Legal changes prompt denim players to explore new options
Sourcing platform Material Exchange launched their 'deadstock depot', a new digital platform where their network of mills display deadstock, which clothing brands could then order on the opening day of Kingpins. The stand was busy and the company's head of strategy, Ben Felton, said they were having a good day so far. "Deadstock is a big issue that has only recently been understood. With Gen Z increasingly moving away from fast fashion, I think we have reached a point where brands are willing to try more drastic ways of sustainable production. But, they don't want to flip everything yet. That's why brands are now mainly looking at limited editions, for example, to test the market for new sustainable techniques. It is not yet commercial enough to really dive in. This kind of movement is still in its infancy, but is experiencing growth."
Regulation and legislation is an important factor here, according to Felton. "Changes in legislation are forcing brands to test new sustainability methods, so to speak." In this, he said, there is not only interest from brands themselves, but also from the government. For instance, Felton noted that earlier in the day, another government representative was at his stand. From which country he preferred not to explain, but Felton did give away that the visitor represented the manufacturing industry and wanted to do something with deadstock to solve waste problems.
A host of other stands also featured upcoming legislation. Nienke Steen, head of clothing, textiles and footwear at Cradle to Cradle Products Innovation Institute, saw new regulations as necessary to get consumers and masses on board. "Young people do not seek out expensive, innovative collections easily, which is often not feasible in terms of budget. Instead, they now look for it in the second-hand corner. Through legislation, large-scale solutions can emerge which in turn are more affordable."
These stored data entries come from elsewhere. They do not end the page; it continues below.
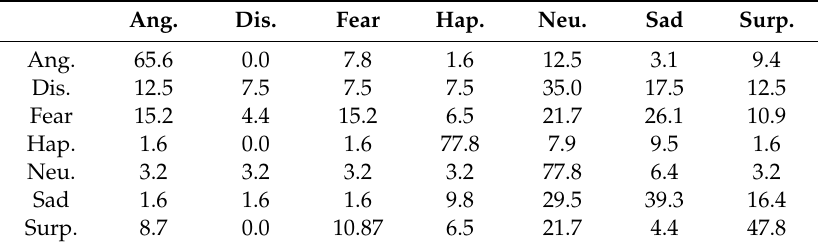
Table 4. The confusion matrix of VSHNN with FS module for AFEW dataset. Ang. Dis. Fear Hap. Neu. Sad Surp. Ang.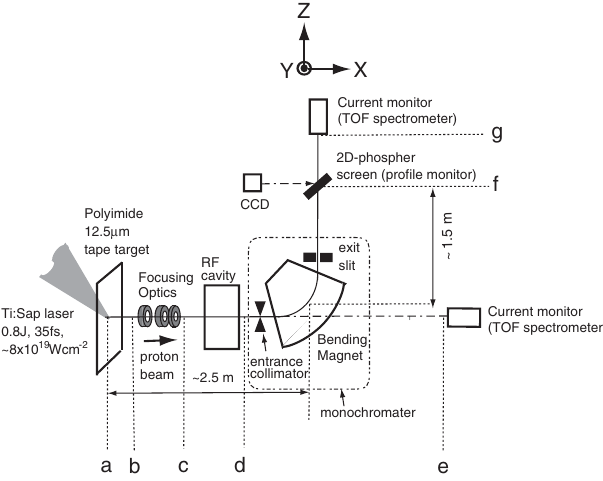
FIG. 1. Test transport line indicating planes referenced in the text. The axis z is always along the proton beam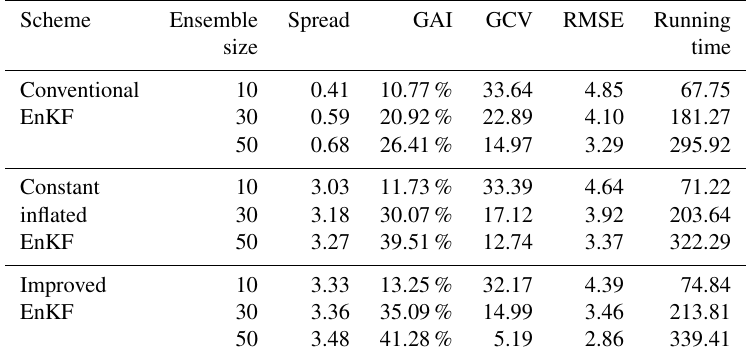
Table 2. Same as in Table 1 but for 20 observations.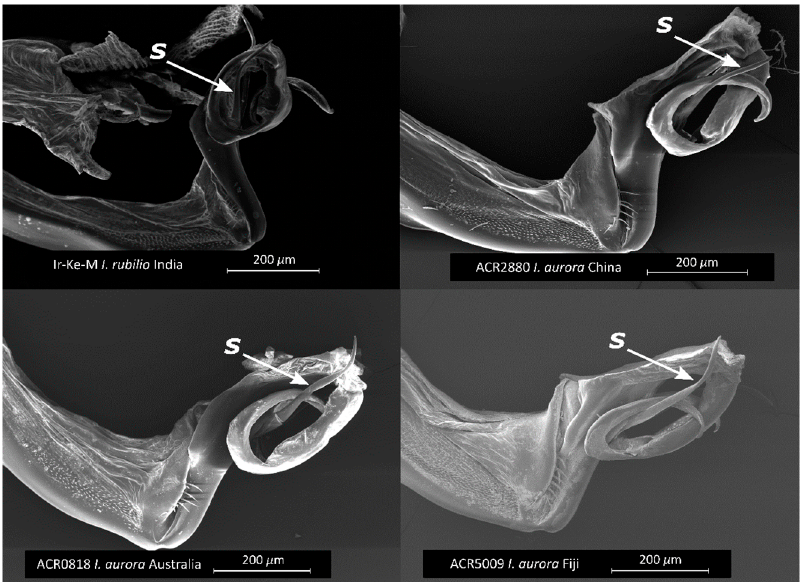
Figure 9. Scanning electron images showing the male genital ligula of Ischnura rubilio from India and I. aurora from China, Australia, and Fiji. The arrows in each image point to the spine ( s ) proximal to the genital ligula flexure, typical of most Ischnura species.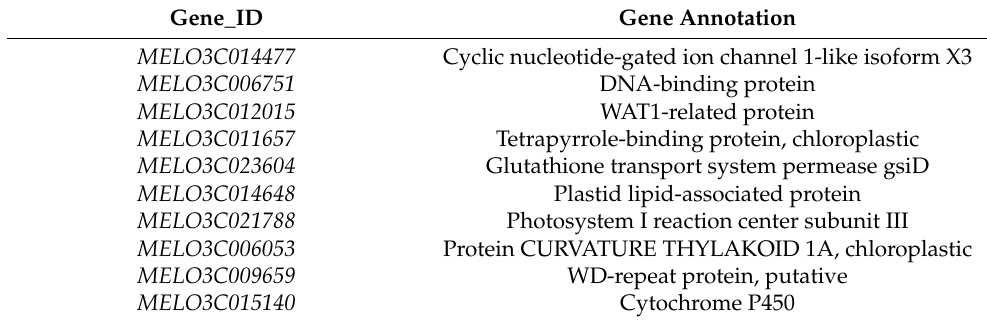
Table 2. The gene annotation of 10 hub genes.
The fair also showcased more accessible ways to produce denim designs more sustainably. For example, denim factory Crescent Bahuman wanted to avoid sending out samples unnecessarily with their 'handfeel index'. "One problem with denim is that you really have to feel the fabric to decide if you want to go ahead with it," Abdullah Zia, assistant vice president of Crescent Bahuman, explained. "That's why we developed a rating for how soft the cotton is. This way, people can still get a good impression from a photo and description. The initiative was born in the corona period, but we want to continue with it because it can reduce the carbon footprint." However, Zia was also realistic about the time it will take to make a sustainable method the norm. "It will take at least another two to five years before the tool is really taken up. There is a barrier to break through."
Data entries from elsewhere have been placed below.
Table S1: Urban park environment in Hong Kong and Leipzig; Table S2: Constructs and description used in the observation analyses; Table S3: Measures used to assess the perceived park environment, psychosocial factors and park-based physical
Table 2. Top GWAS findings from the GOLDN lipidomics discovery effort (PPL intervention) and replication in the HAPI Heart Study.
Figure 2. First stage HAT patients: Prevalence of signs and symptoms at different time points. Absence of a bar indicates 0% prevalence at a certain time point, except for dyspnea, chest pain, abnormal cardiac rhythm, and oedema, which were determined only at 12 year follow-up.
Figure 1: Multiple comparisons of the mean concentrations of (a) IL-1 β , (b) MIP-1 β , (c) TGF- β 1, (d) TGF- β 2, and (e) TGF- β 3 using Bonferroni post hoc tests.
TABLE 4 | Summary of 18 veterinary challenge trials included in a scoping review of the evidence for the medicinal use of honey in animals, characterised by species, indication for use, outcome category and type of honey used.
All in all, Kingpins gave a clear representation of how far the denim industry is taking steps towards more sustainable practices. Technologies and materials previously considered too high-minded by factories and brands are now slowly but surely being seen as increasingly accessible. Developers of new technologies and methods foresee the same path for their products, whether simple or complex. It takes time for what is new to grow into the norm, but at least the conversations held on the show floor already seem to be helping with this.